5) La Beatitudine che segue al versetto 29: “Beati coloro che credono senza aver visto”, si rivolge a tutti i cristiani di tutti i tempi che sono invitati a credere sulla testimonianza dei primi testimoni, cioè di coloro che hanno conosciuto Gesù di Nazareth e che, dopo la sua morte, lo hanno riconosciuto vivente nella comunità dei suoi discepoli. La loro esperienza del Risorto è unica, nel senso che possono verificare la sua autenticità rispetto a quel Gesù che hanno conosciuto, seguito, amato, accompagnato fino alla morte. Sono in qualche modo dei testimoni privilegiati, ed è sulla loro testimonianza che si fonda la fede nostra, di noi, discepoli di oggi.
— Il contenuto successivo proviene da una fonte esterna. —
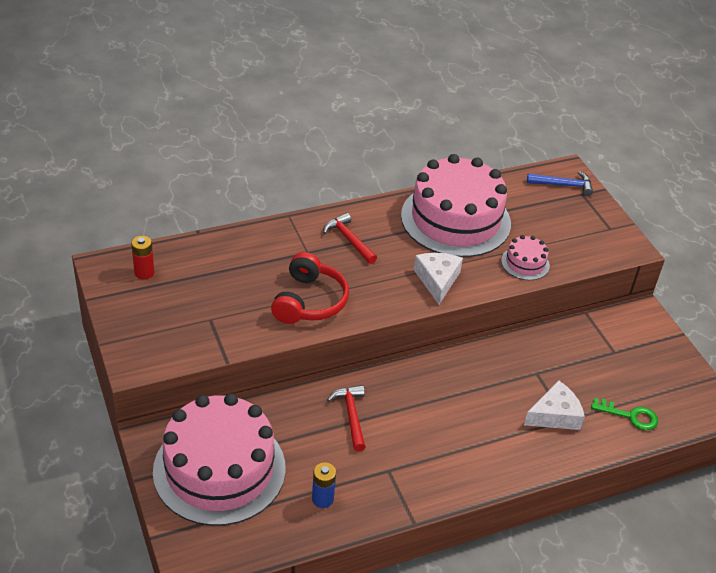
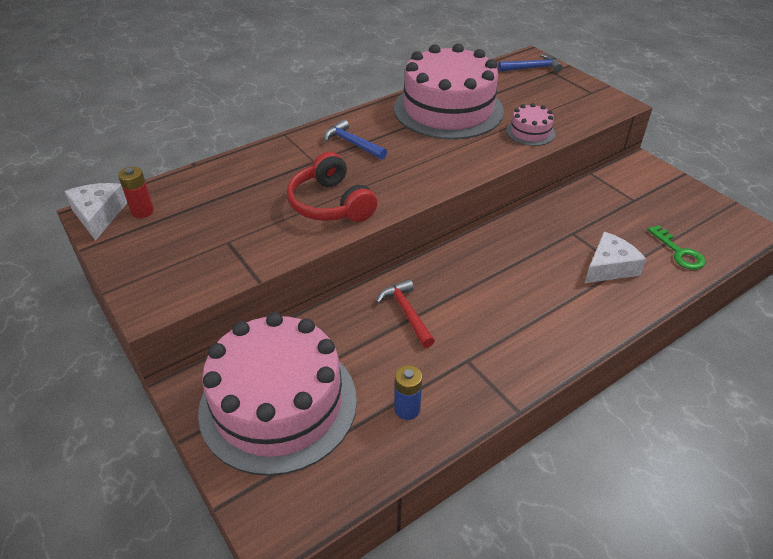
camera: 10 degrees left, 0 degrees up
red headphones [271,252,349,324] -> red headphones turned 150 degrees clockwise [287,152,377,222]
red hammer [323,213,377,264] -> blue hammer [324,119,387,160]
white cheese [414,253,463,304] -> white cheese moved to [64,183,127,241]
green key [591,398,658,430] -> green key turned 60 degrees clockwise [648,225,706,270]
Terminando vorrei condividere con voi questo bellissimo commento dell’esegeta francese Jean Debruynne su questa pagina di vangelo:

“Questo testo del vangelo è una meravigliosa canzone di speranza. È quando noi abbiamo chiuso la porta a Gesù, quando abbiamo messo il chiavistello, che Gesù entra e sta lì. È nel momento in cui si dubita di più che Gesù arriva. È nella notte che nasce il giorno. È nell’inverno che comincia la primavera. È quando non c’è più speranza terrena, che sorge la Speranza vera. È quando non c’è più ragione di credere che la fede apre gli occhi. Il chiavistello è messo, la porta è ermeticamente chiusa eppure Gesù è lì. Non è fuori di noi, è dentro. Si presenta: ’Pace a voi!’ Gesù non è né rimprovero né accusa, è Pace. La Pace sia con voi!”